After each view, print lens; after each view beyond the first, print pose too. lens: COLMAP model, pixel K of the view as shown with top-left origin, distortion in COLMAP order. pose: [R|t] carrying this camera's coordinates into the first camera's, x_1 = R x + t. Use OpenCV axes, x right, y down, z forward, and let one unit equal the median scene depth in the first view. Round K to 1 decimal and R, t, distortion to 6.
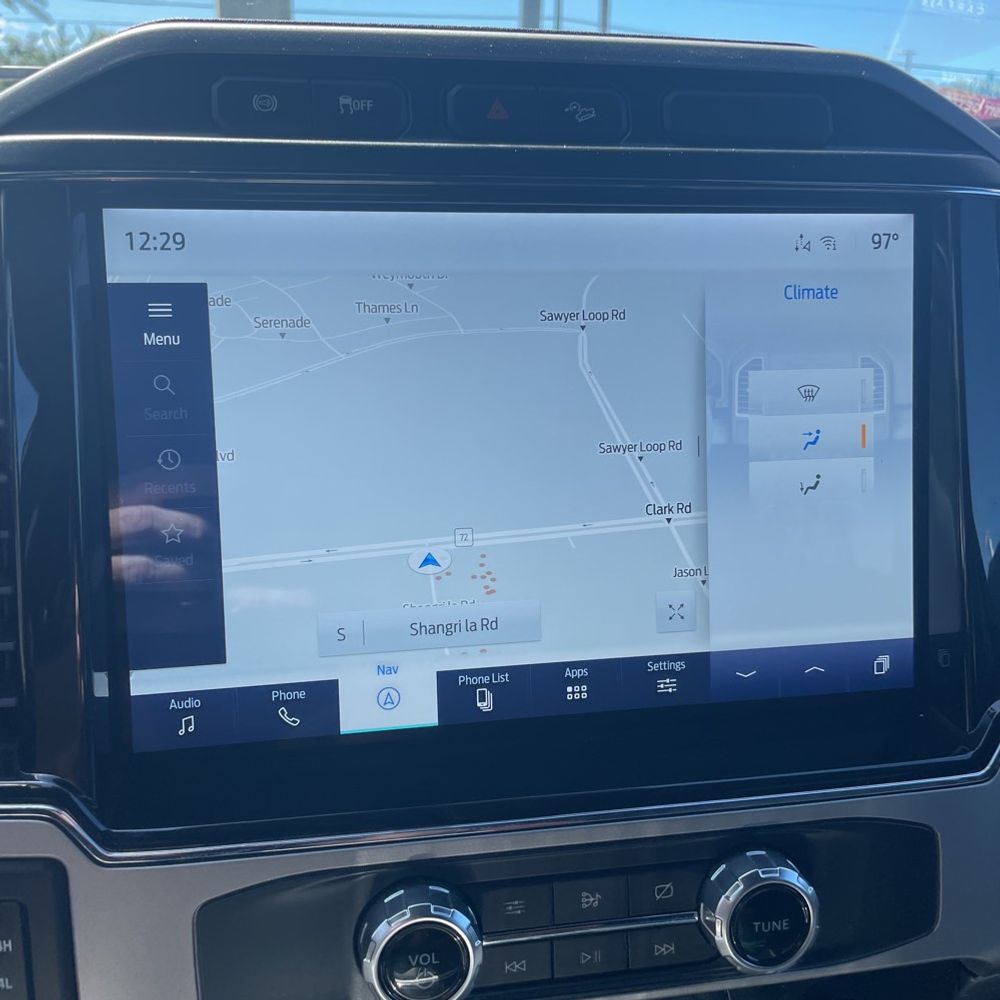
...
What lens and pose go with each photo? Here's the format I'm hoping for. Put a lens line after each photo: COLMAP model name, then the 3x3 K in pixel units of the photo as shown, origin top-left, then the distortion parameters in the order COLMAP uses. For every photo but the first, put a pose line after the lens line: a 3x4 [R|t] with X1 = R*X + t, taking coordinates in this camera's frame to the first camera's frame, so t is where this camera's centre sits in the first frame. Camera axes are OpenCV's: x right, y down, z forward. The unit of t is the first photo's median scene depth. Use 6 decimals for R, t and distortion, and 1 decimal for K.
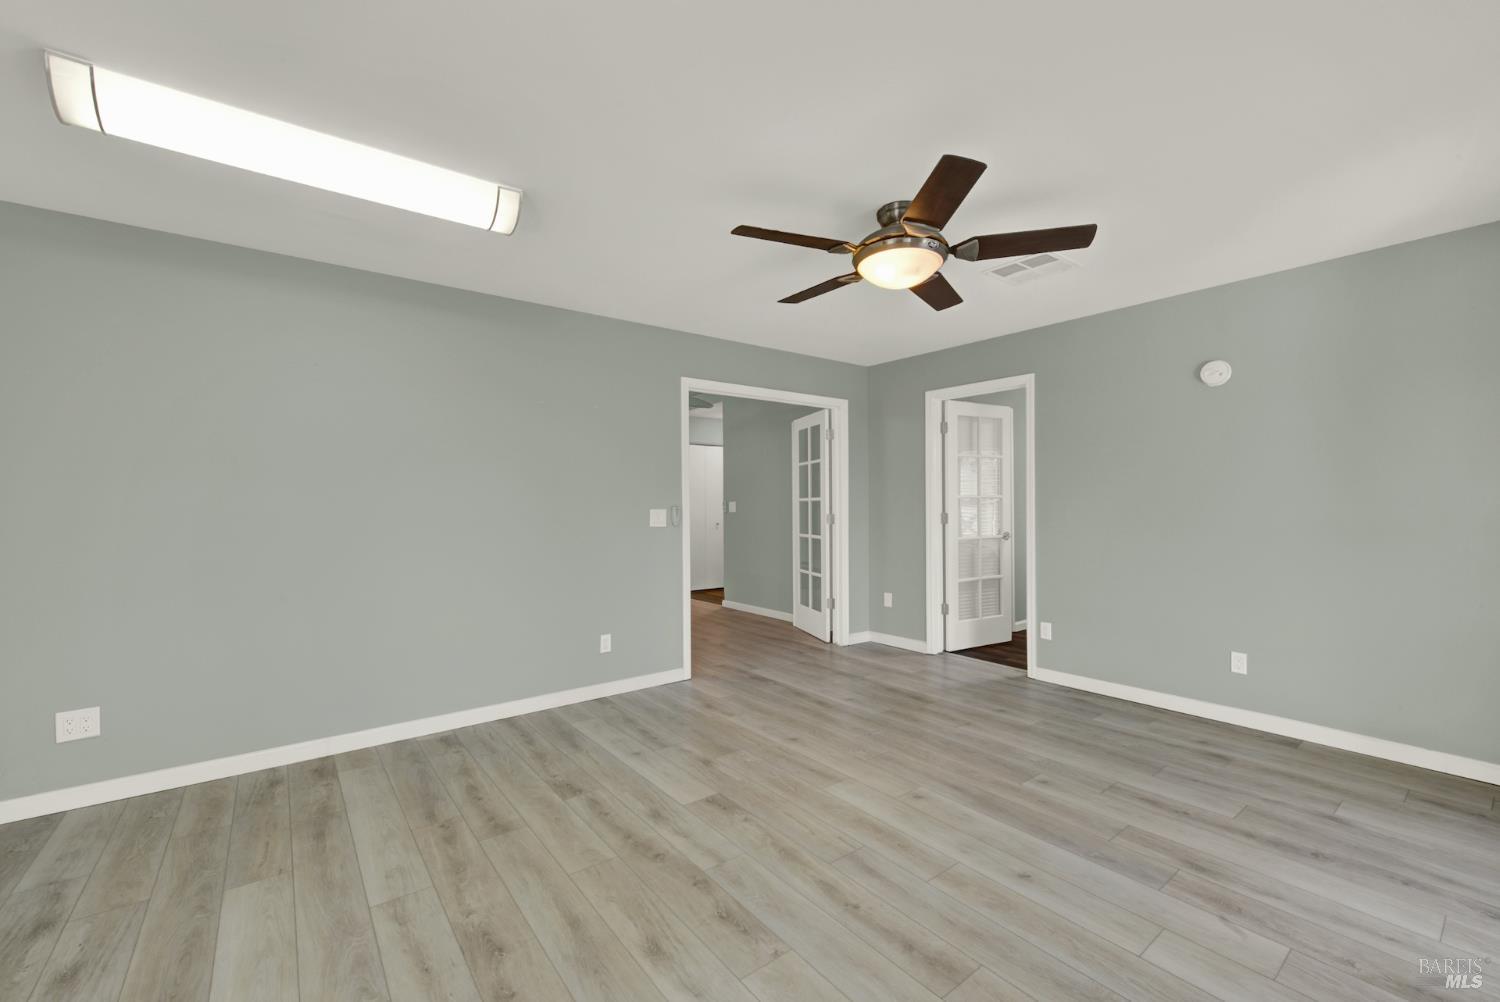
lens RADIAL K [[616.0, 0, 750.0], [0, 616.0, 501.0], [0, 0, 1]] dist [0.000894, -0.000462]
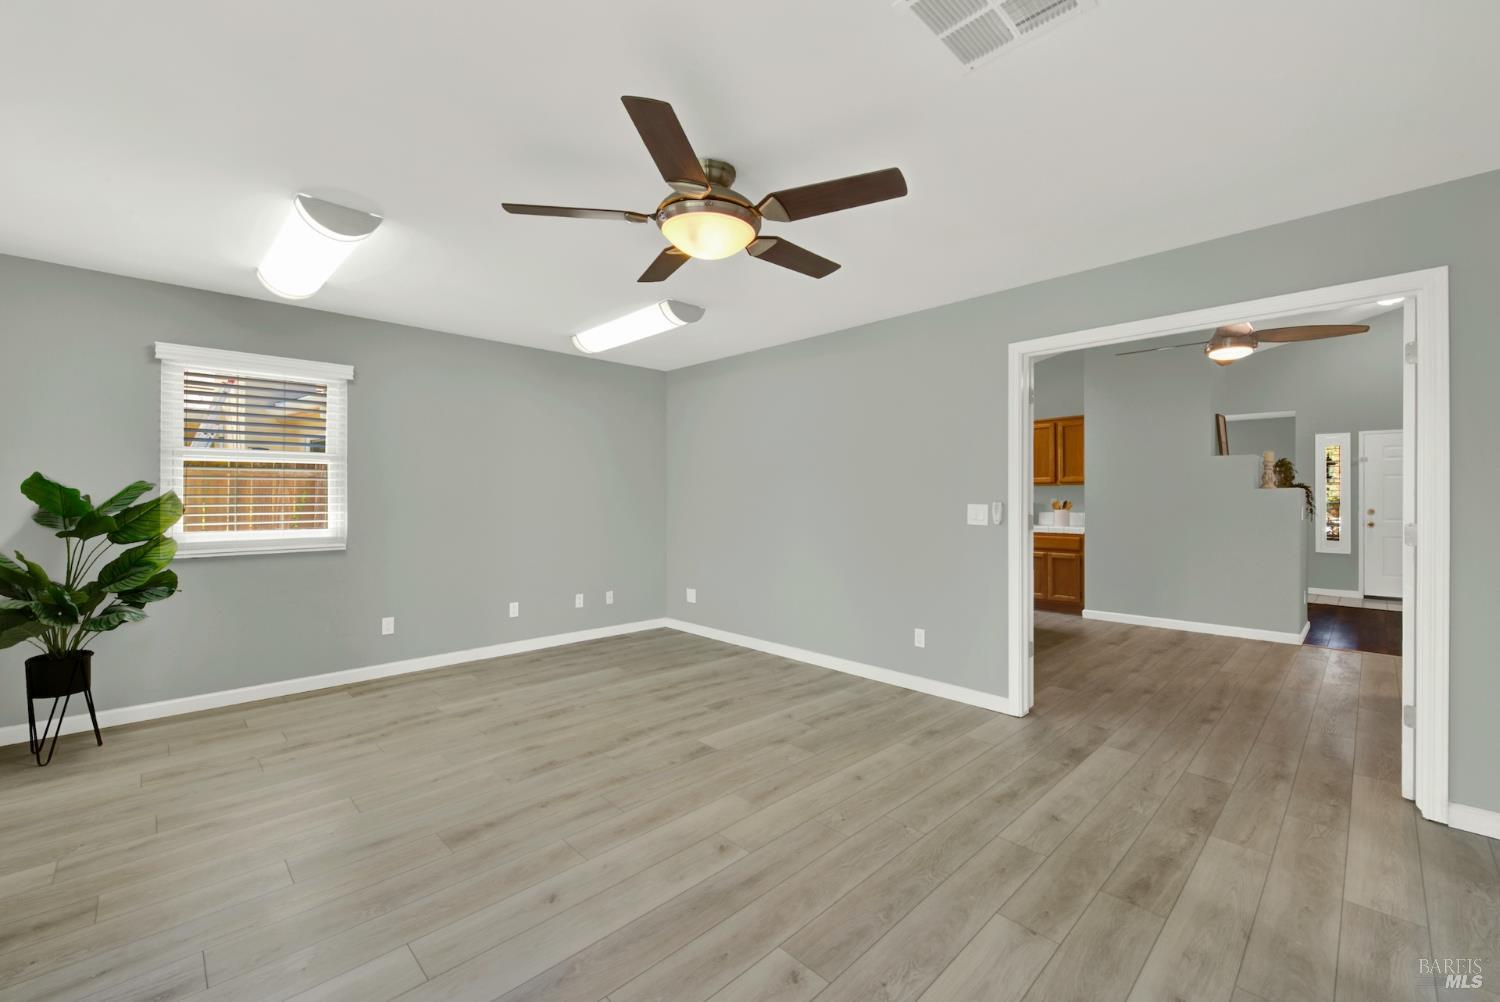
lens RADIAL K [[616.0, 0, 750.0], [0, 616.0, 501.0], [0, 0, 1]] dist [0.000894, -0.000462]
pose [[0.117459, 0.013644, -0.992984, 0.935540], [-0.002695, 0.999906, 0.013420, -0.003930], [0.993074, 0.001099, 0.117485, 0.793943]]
==
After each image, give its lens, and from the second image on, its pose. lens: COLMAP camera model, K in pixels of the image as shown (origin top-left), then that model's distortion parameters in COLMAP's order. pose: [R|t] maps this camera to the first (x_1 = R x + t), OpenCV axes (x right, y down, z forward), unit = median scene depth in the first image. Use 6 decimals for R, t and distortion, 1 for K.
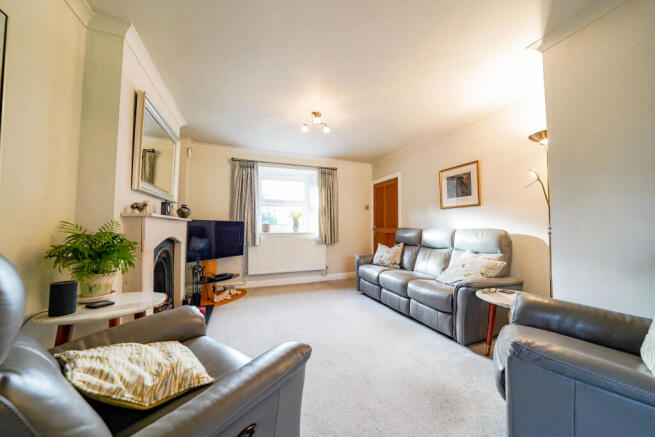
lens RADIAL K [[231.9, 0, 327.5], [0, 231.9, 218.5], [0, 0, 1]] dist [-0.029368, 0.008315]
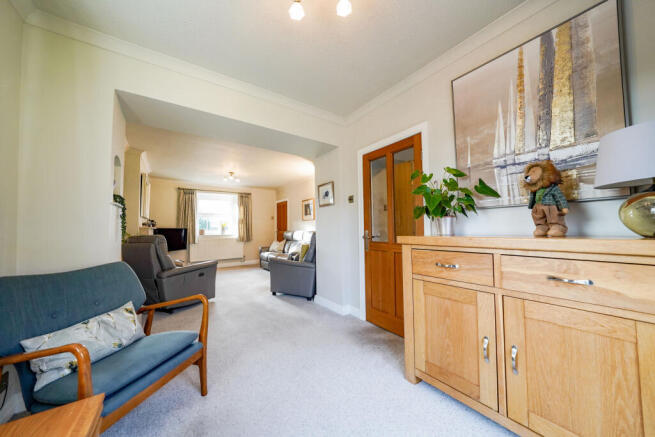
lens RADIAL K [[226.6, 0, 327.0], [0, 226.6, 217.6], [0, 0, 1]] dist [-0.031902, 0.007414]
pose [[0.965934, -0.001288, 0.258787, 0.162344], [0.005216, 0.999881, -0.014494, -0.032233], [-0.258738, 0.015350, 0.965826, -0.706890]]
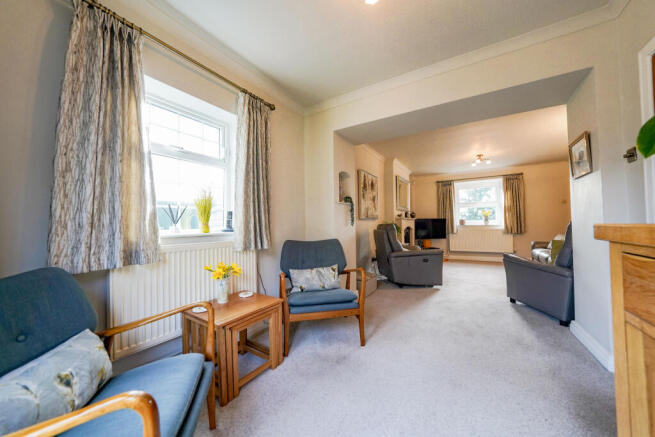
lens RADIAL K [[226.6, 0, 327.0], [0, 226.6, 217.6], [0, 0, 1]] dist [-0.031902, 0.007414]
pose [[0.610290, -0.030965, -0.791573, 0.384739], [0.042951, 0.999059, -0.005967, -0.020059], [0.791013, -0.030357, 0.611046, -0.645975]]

Work instructions: Rewrite the part of the data that opens with the line containing "What lens and" and closes with the line containing "0.001099, 0.117485, 0.793943]]", swapping every "photo" for "image" and leaving all else unchanged. Omit the pictures from your answer.

Written reply:
What lens and pose go with each image? Here's the format I'm hoping for. Put a lens line after each image: COLMAP model name, then the 3x3 K in pixel units of the image as shown, origin top-left, then the distortion parameters in the order COLMAP uses. For every image but the first, put a pose line after the lens line: a 3x4 [R|t] with X1 = R*X + t, taking coordinates in this camera's frame to the first camera's frame, so t is where this camera's centre sits in the first frame. Camera axes are OpenCV's: x right, y down, z forward. The unit of t is the first image's median scene depth. Use 6 decimals for R, t and distortion, and 1 decimal for K.
lens RADIAL K [[616.0, 0, 750.0], [0, 616.0, 501.0], [0, 0, 1]] dist [0.000894, -0.000462]
lens RADIAL K [[616.0, 0, 750.0], [0, 616.0, 501.0], [0, 0, 1]] dist [0.000894, -0.000462]
pose [[0.117459, 0.013644, -0.992984, 0.935540], [-0.002695, 0.999906, 0.013420, -0.003930], [0.993074, 0.001099, 0.117485, 0.793943]]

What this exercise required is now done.